[Quoted text start]

Well people often fish for fun so you could say that is killing for fun too.


----------



## Brian R. VanCise

I don't hunt or fish anymore though I used to.  We did however use everything from the animal. 
So I am not against hunting for food but I am against sport killing.  That I find repulsive as well
as killing of any animal that is endangered or kenneled up on a preserve to be shot without any
chance at all.  I can say that I would hunt in the future if needed for food.  Now a day's I like to tell
people I hunt at the grocery store.


----------



## PhotonGuy

Steve said:


> Is this the current version of the ar-15 argument?  And would that make it political (and therefore unsuitable for this forum?)



I don't see how. The .600 Overkill is nothing like the ar-15 and its not one of those rifles that people are trying to ban so its not political.


----------



## Flying Crane

PhotonGuy said:


> I don't see how. The .600 Overkill is nothing like the ar-15 and its not one of those rifles that people are trying to ban so its not political.

[Quoted text end]
[Records start]

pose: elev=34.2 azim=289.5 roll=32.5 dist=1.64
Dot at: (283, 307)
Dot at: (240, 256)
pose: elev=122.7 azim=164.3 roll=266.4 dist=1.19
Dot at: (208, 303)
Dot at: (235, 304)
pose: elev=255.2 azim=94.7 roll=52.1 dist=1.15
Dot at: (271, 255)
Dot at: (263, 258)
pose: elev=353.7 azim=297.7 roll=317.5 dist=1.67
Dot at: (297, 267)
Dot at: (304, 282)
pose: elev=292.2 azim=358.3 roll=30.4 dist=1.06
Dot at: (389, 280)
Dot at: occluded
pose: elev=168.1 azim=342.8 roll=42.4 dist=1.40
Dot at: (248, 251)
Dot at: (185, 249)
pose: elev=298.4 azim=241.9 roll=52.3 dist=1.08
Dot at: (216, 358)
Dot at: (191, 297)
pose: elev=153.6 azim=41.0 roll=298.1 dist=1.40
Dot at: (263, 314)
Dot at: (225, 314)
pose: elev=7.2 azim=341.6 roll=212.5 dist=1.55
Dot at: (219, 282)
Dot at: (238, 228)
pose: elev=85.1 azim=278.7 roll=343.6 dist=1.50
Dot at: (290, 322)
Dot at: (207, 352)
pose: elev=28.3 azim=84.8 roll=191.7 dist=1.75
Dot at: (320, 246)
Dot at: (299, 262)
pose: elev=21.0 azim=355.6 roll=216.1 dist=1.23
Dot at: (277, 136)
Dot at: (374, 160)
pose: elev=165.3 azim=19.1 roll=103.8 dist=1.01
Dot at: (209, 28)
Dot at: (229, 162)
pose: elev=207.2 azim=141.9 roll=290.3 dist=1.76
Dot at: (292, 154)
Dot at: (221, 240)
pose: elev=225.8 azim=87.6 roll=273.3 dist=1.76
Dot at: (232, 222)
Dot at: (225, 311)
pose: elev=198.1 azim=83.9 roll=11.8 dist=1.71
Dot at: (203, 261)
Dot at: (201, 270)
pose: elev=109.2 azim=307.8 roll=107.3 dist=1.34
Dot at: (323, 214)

[Records end]

### Exercise requirements
[a] List every username that appears as a section heading in the forum thread.
[b] Echo the records, starting at the line that contains "pose: elev=165.3 azim=19.1" and ending at the last line of the records.
The records are unrelated to the forum thread.

### Problem solutions
[a]
Brian R. VanCise
PhotonGuy
Flying Crane

[b]
pose: elev=165.3 azim=19.1 roll=103.8 dist=1.01
Dot at: (209, 28)
Dot at: (229, 162)
pose: elev=207.2 azim=141.9 roll=290.3 dist=1.76
Dot at: (292, 154)
Dot at: (221, 240)
pose: elev=225.8 azim=87.6 roll=273.3 dist=1.76
Dot at: (232, 222)
Dot at: (225, 311)
pose: elev=198.1 azim=83.9 roll=11.8 dist=1.71
Dot at: (203, 261)
Dot at: (201, 270)
pose: elev=109.2 azim=307.8 roll=107.3 dist=1.34
Dot at: (323, 214)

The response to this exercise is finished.